PANGANDARAN – Istilah diskresi kepolisian mengacu pada kewenangan legal Polri untuk bertindak berdasarkan penilaian sendiri atau kebijaksanaan. Ini digunakan untuk kepentingan umum saat menghadapi situasi mendesak, kekosongan hukum, atau aturan yang tidak jelas.
Kewenangan ini berlandaskan kuat pada Pasal 18 ayat (1) UU Nomor 2 Tahun 2002 tentang Polri. Pasal tersebut memberi izin kepada pejabat Kepolisian untuk “bertindak menurut penilaiannya sendiri” demi kepentingan umum. Hal ini membuat polisi menjadi aparat yang bisa bertindak cepat dan adaptif.
Namun, diskresi bukan kebebasan mutlak. UU Kepolisian dan Perkap (Peraturan Kapolri) menetapkan batas ketat: tindakan harus didasari itikad baik, tidak boleh melanggar HAM, dan wajib dipertanggungjawabkan.
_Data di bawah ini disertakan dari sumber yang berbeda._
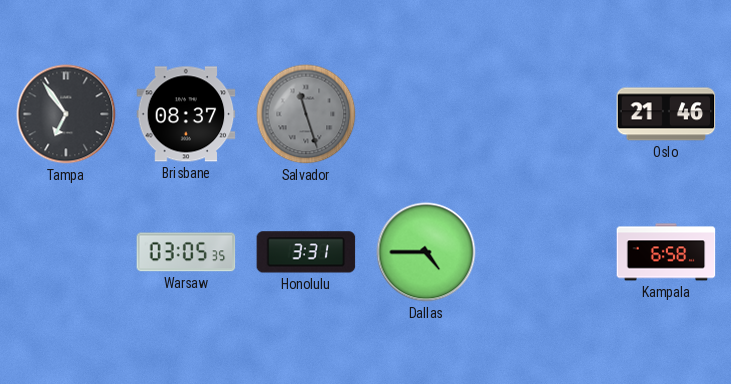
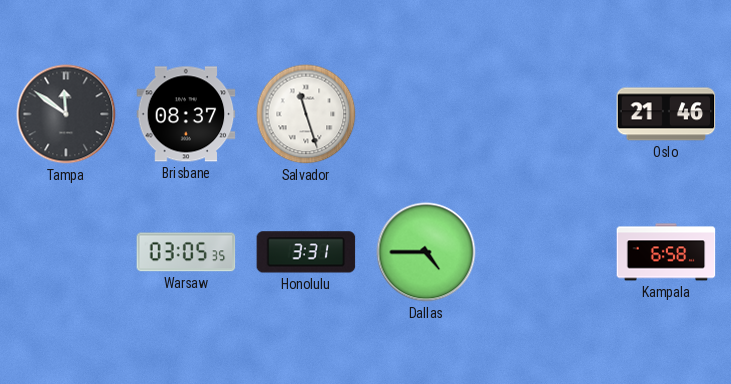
Tampa: 6:54 -> 11:51
Salvador dial: grey -> white
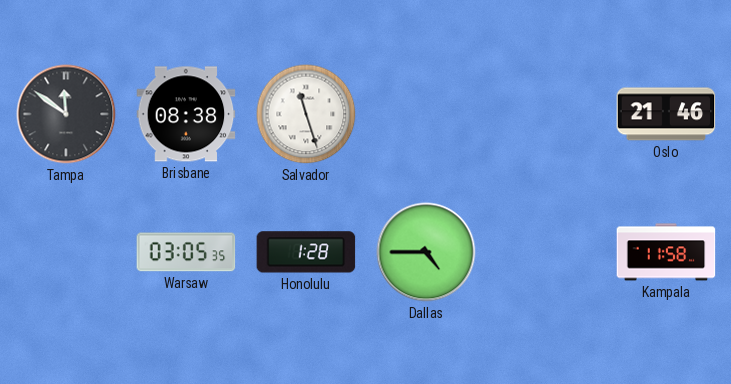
Brisbane: 08:37 -> 08:38
Honolulu: 3:31 -> 1:28
Kampala: 6:58 -> 11:58
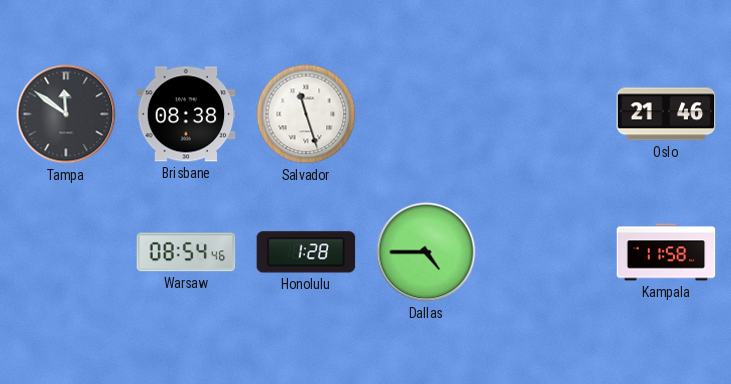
Warsaw: 03:05 -> 08:54
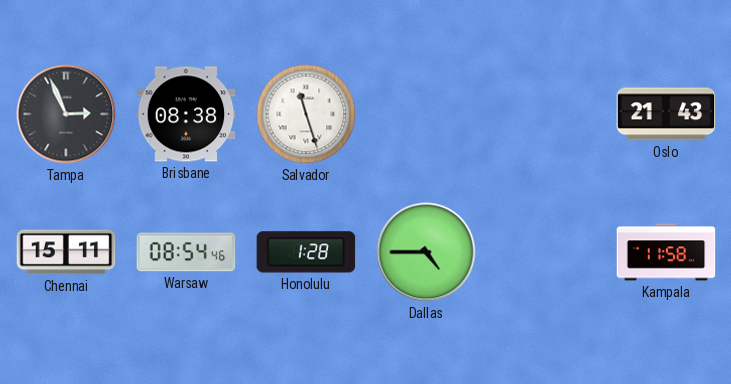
Tampa: 11:51 -> 2:56
Oslo: 21:46 -> 21:43
Chennai: none -> 15:11
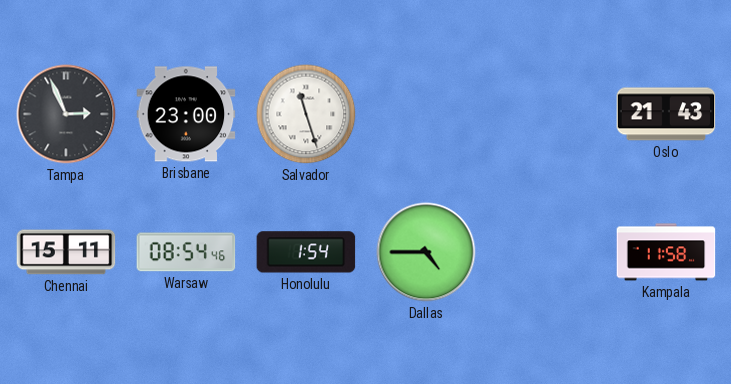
Brisbane: 08:38 -> 23:00
Honolulu: 1:28 -> 1:54
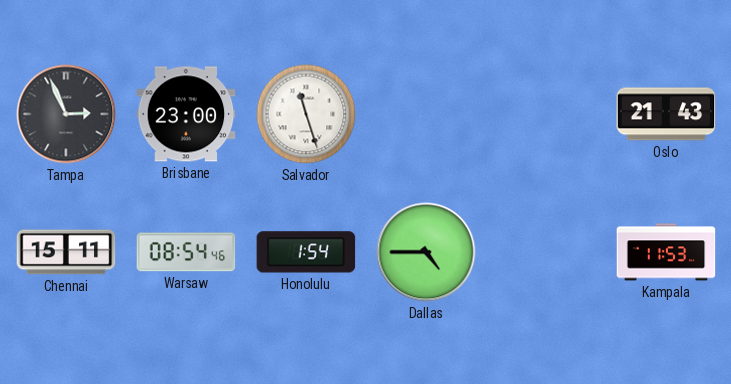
Kampala: 11:58 -> 11:53
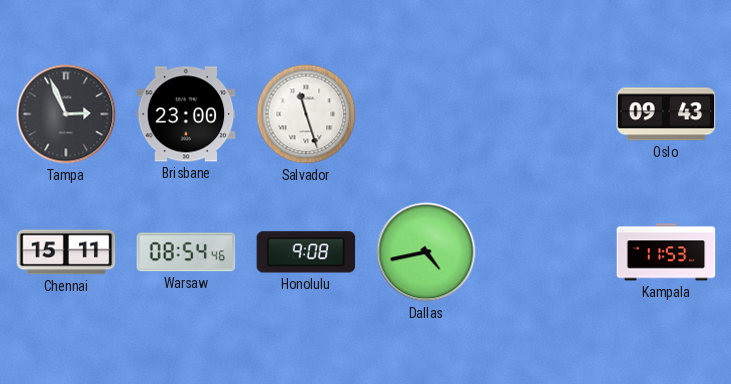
Oslo: 21:43 -> 09:43
Honolulu: 1:54 -> 9:08
Dallas: 4:45 -> 4:43
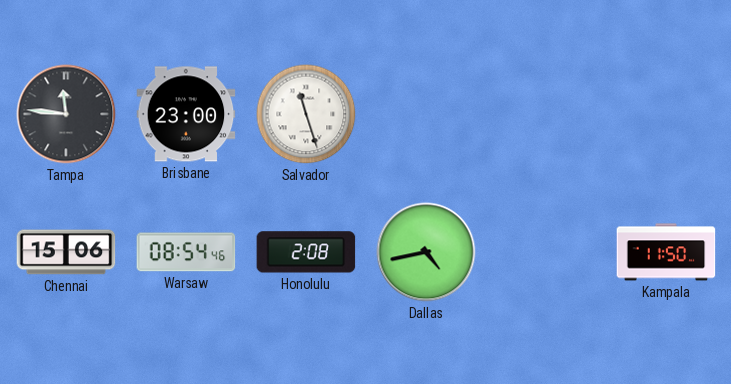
Tampa: 2:56 -> 11:46
Oslo: 09:43 -> none
Chennai: 15:11 -> 15:06
Honolulu: 9:08 -> 2:08
Kampala: 11:53 -> 11:50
Diskresi dilarang melampaui batas wewenang atau digunakan secara sewenang-wenang.
Contoh umum terlihat di jalan raya. Saat macet, Polisi Lalu Lintas berhak mengatur arus secara manual meski bertentangan dengan sinyal lampu, demi kelancaran umum. Contoh lain adalah mediasi penal untuk kasus ringan, seperti pencurian yang melibatkan anak, demi keadilan restoratif.
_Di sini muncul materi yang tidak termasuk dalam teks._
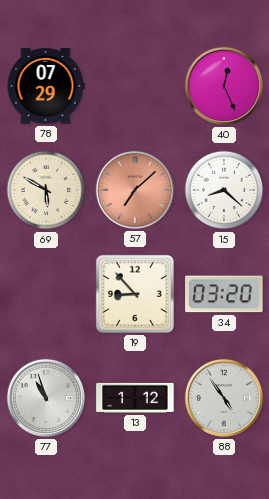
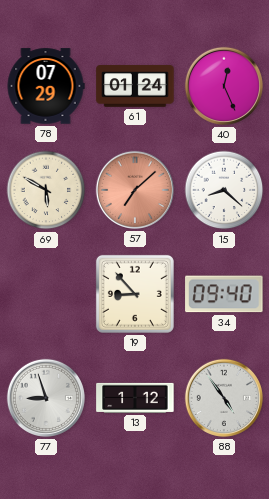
61: none -> 01:24
34: 03:20 -> 09:40
77: 10:57 -> 8:57
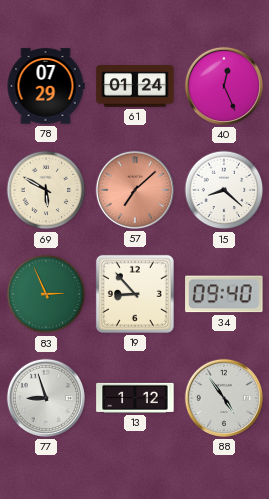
83: none -> 2:56
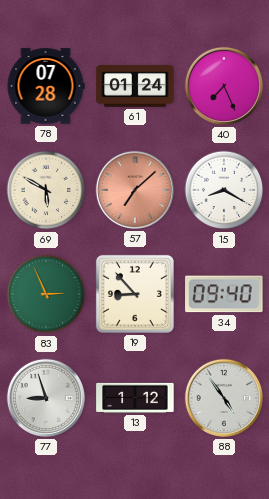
78: 07:29 -> 07:28
40: 12:26 -> 7:26
15: 8:22 -> 8:20
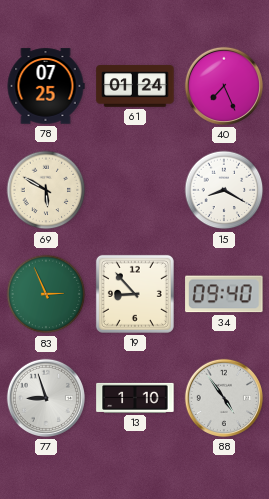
78: 07:28 -> 07:25
57: 7:08 -> none
13: 1:12 -> 1:10
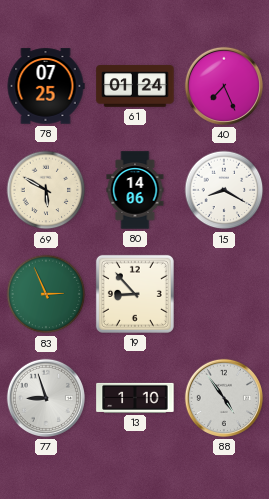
80: none -> 14:06
34: 09:40 -> none
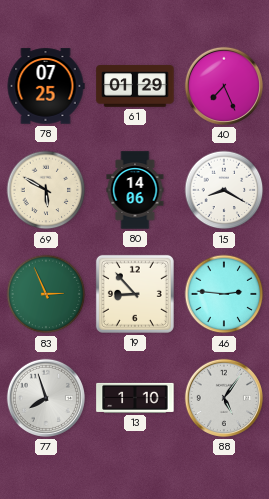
61: 01:24 -> 01:29
46: none -> 2:46
77: 8:57 -> 7:57
88: 4:54 -> 5:06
Meskipun vital, penyalahgunaan sering merentankan diskresi, dan publik sering mengkritiknya. Untuk pencegahan, Polri mendorong anggotanya memastikan setiap tindakan diskresi berpegang pada Asas-asas Umum Pemerintahan yang Baik (AUPB). Hal ini menjamin Polisi mengambil tindakan yang proporsional dan rasional.